Des jeunes gens avaient bien essayé, depuis peu, de donner un renouveau de vie à la ruine en se servant de l'arène centrale comme terrain de cricket. Mais leurs parties restaient languissantes pour la même raison : le morne désert enclos dans le cirque de terre était fermé aux regards appréciateurs des passants, aux remarques laudatives des assistants possibles, à tout sauf au ciel ; et jouer au cricket dans de telles conditions, c'était jouer une pièce devant une salle vide. Peut-être aussi les joueurs avaient-ils un peu peur, car des vieillards racontaient que, à certains moments de l'été, des gens, assis en plein jour dans l'arène, lisant ou sommeillant, voyaient, en levant les yeux, les pentes couvertes d'une légion des soldats d'Hadrien, qui semblaient contempler un combat de gladiateurs; ils entendaient le tonnerre de leurs voix ardentes ; le spectacle durait une seconde seulement, comme un éclair, et s'éclipsait.

On prétendait que sous la brèche du sud subsistaient encore les cellules voûtées réservées aux bêtes sauvages et aux athlètes qui prenaient part aux combats.

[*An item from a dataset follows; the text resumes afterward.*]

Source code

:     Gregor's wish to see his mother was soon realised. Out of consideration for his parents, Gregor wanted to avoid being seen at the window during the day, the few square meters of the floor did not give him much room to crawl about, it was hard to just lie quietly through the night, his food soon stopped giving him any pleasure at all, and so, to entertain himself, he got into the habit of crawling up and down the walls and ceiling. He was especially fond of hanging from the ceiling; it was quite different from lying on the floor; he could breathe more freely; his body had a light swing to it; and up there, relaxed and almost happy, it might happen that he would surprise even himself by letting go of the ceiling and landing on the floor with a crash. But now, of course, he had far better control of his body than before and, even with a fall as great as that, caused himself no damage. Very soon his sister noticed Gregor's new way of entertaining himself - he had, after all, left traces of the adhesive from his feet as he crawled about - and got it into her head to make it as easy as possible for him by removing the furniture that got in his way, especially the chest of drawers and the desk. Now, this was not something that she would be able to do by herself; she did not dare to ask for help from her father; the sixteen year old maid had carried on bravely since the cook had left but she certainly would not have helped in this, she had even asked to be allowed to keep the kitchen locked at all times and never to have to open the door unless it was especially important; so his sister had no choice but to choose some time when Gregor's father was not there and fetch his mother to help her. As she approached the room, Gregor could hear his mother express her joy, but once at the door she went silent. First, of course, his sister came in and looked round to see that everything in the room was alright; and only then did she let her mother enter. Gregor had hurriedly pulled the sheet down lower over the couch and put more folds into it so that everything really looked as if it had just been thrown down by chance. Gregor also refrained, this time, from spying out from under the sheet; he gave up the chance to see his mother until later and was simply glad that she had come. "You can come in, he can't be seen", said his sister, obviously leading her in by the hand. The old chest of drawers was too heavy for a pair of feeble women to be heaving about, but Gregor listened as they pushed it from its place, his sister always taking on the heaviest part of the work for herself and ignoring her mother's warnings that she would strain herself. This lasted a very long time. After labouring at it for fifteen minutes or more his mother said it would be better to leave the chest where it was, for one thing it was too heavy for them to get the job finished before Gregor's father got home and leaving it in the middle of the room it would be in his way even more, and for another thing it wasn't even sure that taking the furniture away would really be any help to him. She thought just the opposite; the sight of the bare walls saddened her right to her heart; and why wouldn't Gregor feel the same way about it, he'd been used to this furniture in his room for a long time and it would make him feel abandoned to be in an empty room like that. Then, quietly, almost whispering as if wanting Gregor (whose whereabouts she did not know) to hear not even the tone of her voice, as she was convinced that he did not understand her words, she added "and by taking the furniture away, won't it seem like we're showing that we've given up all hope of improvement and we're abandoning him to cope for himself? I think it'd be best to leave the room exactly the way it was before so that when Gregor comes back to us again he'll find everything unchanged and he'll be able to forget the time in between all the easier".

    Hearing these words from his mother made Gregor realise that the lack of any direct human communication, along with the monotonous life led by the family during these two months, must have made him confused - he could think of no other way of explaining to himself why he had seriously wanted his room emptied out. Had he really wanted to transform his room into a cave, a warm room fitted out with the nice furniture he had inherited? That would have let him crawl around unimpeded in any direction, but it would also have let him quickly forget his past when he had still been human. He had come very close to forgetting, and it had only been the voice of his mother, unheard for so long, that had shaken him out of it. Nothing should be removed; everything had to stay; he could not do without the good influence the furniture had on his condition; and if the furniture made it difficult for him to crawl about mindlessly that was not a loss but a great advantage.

L'arène était restée unie et arrondie, comme si elle n'avait pas cessé, depuis bien longtemps, de servir à sa destination primitive. Les chemins en pente par lesquels les spectateurs gagnaient leur place restaient encore creusés. Mais le tout était recouvert de gazon, semé à la fin de l'été de hautes herbes séchées, où les souffles de vent creusaient des vagues, faisaient chanter, pour l'oreille attentive, des modulations éoliennes, et où les duvets en boules des chardons s'accrochaient un instant dans leur course folle.

Henchard avait choisi cet endroit comme le lieu le plus discret dont il pût s'aviser pour rencontrer sa femme si longtemps perdue […].